======== DATASET EXTRACT ========
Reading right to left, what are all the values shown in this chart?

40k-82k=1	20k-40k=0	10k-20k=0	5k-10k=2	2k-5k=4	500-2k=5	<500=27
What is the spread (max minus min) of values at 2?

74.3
========
======== DATASET EXTRACT ========
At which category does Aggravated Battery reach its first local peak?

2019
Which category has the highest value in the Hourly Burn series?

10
========
• [PROBLEM TO SOLVE]:
Return every line of the entries above that contains the string "category".

• [OUTPUT BELOW]:
At which category does Aggravated Battery reach its first local peak?
Which category has the highest value in the Hourly Burn series?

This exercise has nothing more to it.